A Paris, les "dames pipi" en grève

toilettes 1280
© PHILIPPE LOPEZ / AFP
  • Copié
B.G. , modifié à
DROIT DU TRAVAIL - La société qui exploite les toilettes parisiennes et emploie les "dames pipi" refuse de conserver onze d'entre elles. Conséquence, la profession s'est mise en grève.

Surnommées les "dames pipi" bien que des hommes assument eux aussi cette fonction, elles font partie du paysage parisien. Un paysage sous-terrain, celui des toilettes situées dans les lieux les plus touristiques de la capitale, où elles accueillent le public et assurent la propreté des commodités. Mais, comme le révèle Le Monde jeudi, ces "dames pipi" se battent actuellement contre leur nouvel employeur, la société néerlandaise "2theloo" (aux toilettes en anglais), qui a repris le marché depuis le 1er juillet.

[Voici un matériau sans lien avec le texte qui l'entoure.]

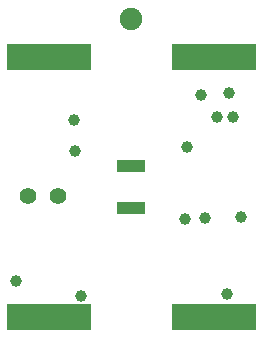
<source format=gbr>
%TF.GenerationSoftware,Altium Limited,Altium Designer,18.1.9 (240)*%
G04 Layer_Color=8388736*
%FSLAX45Y45*%
%MOMM*%
%TF.FileFunction,Soldermask,Top*%
%TF.Part,Single*%
G01*
G75*
%TA.AperFunction,ComponentPad*%
%ADD46C,1.40320*%
%TA.AperFunction,ViaPad*%
%ADD47C,1.00320*%
%ADD48C,1.90320*%
%TA.AperFunction,SMDPad,CuDef*%
%ADD49R,2.40320X1.00320*%
%ADD50R,7.20320X2.20320*%
D46*
X225000Y1525000D02*
D03*
X475000D02*
D03*
D47*
X1567500Y1942500D02*
D03*
X1725000Y1340000D02*
D03*
X1908100Y691900D02*
D03*
X2025000Y1344499D02*
D03*
X625000Y1902847D02*
D03*
X125000Y800000D02*
D03*
X1555000Y1325000D02*
D03*
X675000Y675000D02*
D03*
X615000Y2167847D02*
D03*
X1924996Y2399995D02*
D03*
X1690000Y2382847D02*
D03*
X1825000Y2192847D02*
D03*
X1960000D02*
D03*
D48*
X1100000Y3025000D02*
D03*
D49*
X1100000Y1775000D02*
D03*
Y1425000D02*
D03*
D50*
X400000Y2702847D02*
D03*
Y502847D02*
D03*
X1800000Y2700000D02*
D03*
Y500000D02*
D03*
%TF.MD5,88fcf781445ad1ef183d6738a030ef5c*%
M02*

</source>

Onze emplois menacés. Et pour cause, cette société, qui gère plus de 150 toilettes dans 13 pays différents, n'est pas en conformité avec le droit du travail français, précisément l'article L1224-1 qui, quand arrive un changement d'employeur, oblige le nouveau prestataire à conserver l'ensemble des contrats de travail existants. Or, 2theloo refuse de garder sous ses ordres onze "dames-pipi" pour faire travailler ses propres agents. Pour protester contre cette irrégularité, les employés ont donc manifesté à Paris, répondant ainsi à l'appel du syndicat Feets-FO (Feets pour Fédération de l'équipement, de l'environnement, des transports et des services). De plus, plusieurs salariés sont en grève depuis neuf jours.

"Les serrures ont été changées, tout a disparu." "Le coup est trop dur, c’est inimaginable", lâche Dédé Lier, agent de nettoyage travaillant depuis douze ans pour la Ville de Paris sur le site de Force Ouvrière. "Un soir pour le lendemain, on m’a dit que ce n’était pas la peine de revenir. Les serrures ont été changées. J’avais laissé une bouilloire et d’autres affaires, tout a disparu. Parce qu’on est des femmes de ménage, on pense qu’on ne connaît rien et qu’on ne se défendra pas", s'emporte-t-elle.

Une interprétation particulière du code du travail. Contactée par Le Monde, la société 2theloo développe un argumentaire bien rôdé pour justifier son comportement. Elle ne se présente pas comme une société de nettoyage mais comme une entreprise vendant "un concept de boutique-toilette payante" qui "vend des produits". Une configuration dans laquelle 2theloo ne "relève pas de la convention collective de la propreté mais du code du travail". Problème, l'article L1224-1 s'applique à tous les employeurs, qu'ils travaillent dans le secteur de la propreté ou ailleurs.

Un précédent dans les gares SNCF. Un précédent peut redonner espoir aux "dames pipi" : celui des toilettes des gares SNCF, désormais gérées par 2theloo. Après une semaine de grève, l'entreprise s'était finalement engagée à conserver l'ensemble des employés.